# Sparse Implementation of Exact OTC

This notebook introduces the module `src/pyotc/otc_backend/policy_iteration/sparse`, which significantly improves the scalability of the `exact_otc` function, particularly in terms of memory efficiency. 

## Problem:
The original `exact_otc` implementation in `src/pyotc/otc_backend/policy_iteration/dense` suffers from severy memory limitations. When comparing two graphs with $n$ nodes, the transition coupling matrix has dimensions $n^4$, making the function infeasible for graphs with more than ~200 nodes due to excessive memory usage.

* **Dataset records**
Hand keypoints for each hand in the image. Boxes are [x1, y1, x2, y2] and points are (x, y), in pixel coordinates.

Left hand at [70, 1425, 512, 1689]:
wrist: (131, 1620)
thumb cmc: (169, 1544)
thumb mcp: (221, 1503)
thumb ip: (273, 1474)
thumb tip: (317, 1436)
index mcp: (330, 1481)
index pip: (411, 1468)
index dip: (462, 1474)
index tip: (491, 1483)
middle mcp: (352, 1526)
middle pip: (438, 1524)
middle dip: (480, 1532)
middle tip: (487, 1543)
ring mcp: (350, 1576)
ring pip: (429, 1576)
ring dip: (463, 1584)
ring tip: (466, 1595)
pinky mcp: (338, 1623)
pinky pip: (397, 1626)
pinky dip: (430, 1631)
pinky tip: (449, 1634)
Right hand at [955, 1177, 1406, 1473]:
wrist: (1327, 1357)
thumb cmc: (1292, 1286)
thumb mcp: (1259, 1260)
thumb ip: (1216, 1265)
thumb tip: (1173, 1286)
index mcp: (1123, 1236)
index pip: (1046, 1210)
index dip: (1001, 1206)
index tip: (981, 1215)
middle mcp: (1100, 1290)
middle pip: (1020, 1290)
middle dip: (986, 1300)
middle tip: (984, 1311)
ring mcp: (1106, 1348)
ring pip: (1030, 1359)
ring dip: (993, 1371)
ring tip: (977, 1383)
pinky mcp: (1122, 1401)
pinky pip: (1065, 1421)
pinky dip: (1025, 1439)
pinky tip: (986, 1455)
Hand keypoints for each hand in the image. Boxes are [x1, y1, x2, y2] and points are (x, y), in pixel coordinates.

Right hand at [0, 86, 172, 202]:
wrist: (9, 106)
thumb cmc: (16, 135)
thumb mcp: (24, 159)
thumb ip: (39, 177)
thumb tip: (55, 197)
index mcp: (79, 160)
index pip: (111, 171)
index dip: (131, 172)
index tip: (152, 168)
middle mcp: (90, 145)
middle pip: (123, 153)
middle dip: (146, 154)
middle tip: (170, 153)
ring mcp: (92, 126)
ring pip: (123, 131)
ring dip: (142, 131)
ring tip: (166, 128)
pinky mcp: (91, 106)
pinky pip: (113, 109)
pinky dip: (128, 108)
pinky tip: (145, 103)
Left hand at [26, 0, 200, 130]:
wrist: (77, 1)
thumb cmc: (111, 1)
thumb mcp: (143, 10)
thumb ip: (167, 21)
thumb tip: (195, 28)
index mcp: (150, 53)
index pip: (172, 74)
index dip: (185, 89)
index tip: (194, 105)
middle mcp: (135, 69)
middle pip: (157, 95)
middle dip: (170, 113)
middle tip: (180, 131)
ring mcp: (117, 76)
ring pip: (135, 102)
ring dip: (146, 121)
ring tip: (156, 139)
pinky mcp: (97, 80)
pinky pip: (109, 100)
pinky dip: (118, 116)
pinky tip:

* **List of tasks**
- a) In the notebook on sparse exact OTC, beyond roughly how many nodes per graph does the original `exact_otc` function become infeasible?
- b) From the notebook on sparse exact OTC, extract the passage from "# Sparse Implementation" to "excessive memory usage.".
Answer using only the notebook on sparse exact OTC, not the records.

* **Per-task outputs**
- a) About 200 nodes.

- b)
# Sparse Implementation of Exact OTC

This notebook introduces the module `src/pyotc/otc_backend/policy_iteration/sparse`, which significantly improves the scalability of the `exact_otc` function, particularly in terms of memory efficiency. 

## Problem:
The original `exact_otc` implementation in `src/pyotc/otc_backend/policy_iteration/dense` suffers from severy memory limitations. When comparing two graphs with $n$ nodes, the transition coupling matrix has dimensions $n^4$, making the function infeasible for graphs with more than ~200 nodes due to excessive memory usage.